:: SHORT TASK ::
Copy out, word for word, the records from their first line through the line containing "genus: Populus", including that line.

Extracted data entries
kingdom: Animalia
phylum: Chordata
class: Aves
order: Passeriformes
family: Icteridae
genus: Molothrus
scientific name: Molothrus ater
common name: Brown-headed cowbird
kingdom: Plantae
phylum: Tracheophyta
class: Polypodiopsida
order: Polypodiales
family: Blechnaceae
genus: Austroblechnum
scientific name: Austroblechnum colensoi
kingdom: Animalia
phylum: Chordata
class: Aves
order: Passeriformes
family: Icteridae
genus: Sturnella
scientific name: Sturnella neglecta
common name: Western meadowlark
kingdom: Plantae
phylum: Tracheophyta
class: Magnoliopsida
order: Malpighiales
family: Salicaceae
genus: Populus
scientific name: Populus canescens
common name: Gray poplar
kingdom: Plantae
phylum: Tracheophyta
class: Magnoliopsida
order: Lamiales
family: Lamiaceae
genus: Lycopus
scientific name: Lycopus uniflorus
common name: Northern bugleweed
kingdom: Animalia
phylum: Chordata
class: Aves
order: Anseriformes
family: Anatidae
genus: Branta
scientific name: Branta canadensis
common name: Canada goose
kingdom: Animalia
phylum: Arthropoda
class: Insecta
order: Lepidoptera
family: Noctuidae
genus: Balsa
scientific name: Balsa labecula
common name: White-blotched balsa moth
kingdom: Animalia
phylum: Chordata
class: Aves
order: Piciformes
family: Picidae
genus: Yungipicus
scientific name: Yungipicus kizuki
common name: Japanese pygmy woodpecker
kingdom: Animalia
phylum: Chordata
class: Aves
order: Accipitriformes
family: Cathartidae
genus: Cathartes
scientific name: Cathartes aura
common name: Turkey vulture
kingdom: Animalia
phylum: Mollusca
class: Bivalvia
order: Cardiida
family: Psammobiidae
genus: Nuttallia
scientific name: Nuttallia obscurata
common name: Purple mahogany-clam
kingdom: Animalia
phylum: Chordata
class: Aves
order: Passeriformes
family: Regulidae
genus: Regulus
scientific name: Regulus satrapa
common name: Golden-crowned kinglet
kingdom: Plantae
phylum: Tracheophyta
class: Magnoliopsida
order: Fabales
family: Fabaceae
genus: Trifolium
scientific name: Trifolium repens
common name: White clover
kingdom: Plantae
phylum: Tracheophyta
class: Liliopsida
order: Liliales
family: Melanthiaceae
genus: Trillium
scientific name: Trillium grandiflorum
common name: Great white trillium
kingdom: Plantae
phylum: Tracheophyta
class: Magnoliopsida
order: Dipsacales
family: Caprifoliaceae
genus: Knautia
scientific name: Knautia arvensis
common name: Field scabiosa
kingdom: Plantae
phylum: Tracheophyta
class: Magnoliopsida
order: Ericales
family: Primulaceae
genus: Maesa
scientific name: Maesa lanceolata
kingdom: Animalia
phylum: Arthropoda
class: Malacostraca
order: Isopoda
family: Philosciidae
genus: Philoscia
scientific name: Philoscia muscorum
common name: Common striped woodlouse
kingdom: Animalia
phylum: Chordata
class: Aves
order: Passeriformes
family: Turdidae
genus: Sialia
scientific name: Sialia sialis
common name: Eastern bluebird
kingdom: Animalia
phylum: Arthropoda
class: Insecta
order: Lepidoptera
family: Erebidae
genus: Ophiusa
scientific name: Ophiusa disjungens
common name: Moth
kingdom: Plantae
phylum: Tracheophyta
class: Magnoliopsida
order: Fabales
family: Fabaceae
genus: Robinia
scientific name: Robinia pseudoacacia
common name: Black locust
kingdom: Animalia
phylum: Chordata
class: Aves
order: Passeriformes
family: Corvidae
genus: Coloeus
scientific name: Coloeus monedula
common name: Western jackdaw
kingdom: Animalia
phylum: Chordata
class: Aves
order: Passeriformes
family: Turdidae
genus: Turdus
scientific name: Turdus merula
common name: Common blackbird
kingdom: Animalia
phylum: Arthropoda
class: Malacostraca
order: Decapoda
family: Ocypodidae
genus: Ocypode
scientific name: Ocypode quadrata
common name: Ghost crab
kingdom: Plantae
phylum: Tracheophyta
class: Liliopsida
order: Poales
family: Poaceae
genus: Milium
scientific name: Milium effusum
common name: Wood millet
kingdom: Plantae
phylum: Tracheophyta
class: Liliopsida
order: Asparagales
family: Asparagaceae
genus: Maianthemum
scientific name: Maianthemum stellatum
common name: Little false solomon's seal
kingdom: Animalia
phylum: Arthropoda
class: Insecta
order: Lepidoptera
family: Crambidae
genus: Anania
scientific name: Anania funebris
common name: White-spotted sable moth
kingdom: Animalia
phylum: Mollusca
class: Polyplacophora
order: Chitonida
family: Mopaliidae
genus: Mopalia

:: RESPONSE ::
kingdom: Animalia
phylum: Chordata
class: Aves
order: Passeriformes
family: Icteridae
genus: Molothrus
scientific name: Molothrus ater
common name: Brown-headed cowbird
kingdom: Plantae
phylum: Tracheophyta
class: Polypodiopsida
order: Polypodiales
family: Blechnaceae
genus: Austroblechnum
scientific name: Austroblechnum colensoi
kingdom: Animalia
phylum: Chordata
class: Aves
order: Passeriformes
family: Icteridae
genus: Sturnella
scientific name: Sturnella neglecta
common name: Western meadowlark
kingdom: Plantae
phylum: Tracheophyta
class: Magnoliopsida
order: Malpighiales
family: Salicaceae
genus: Populus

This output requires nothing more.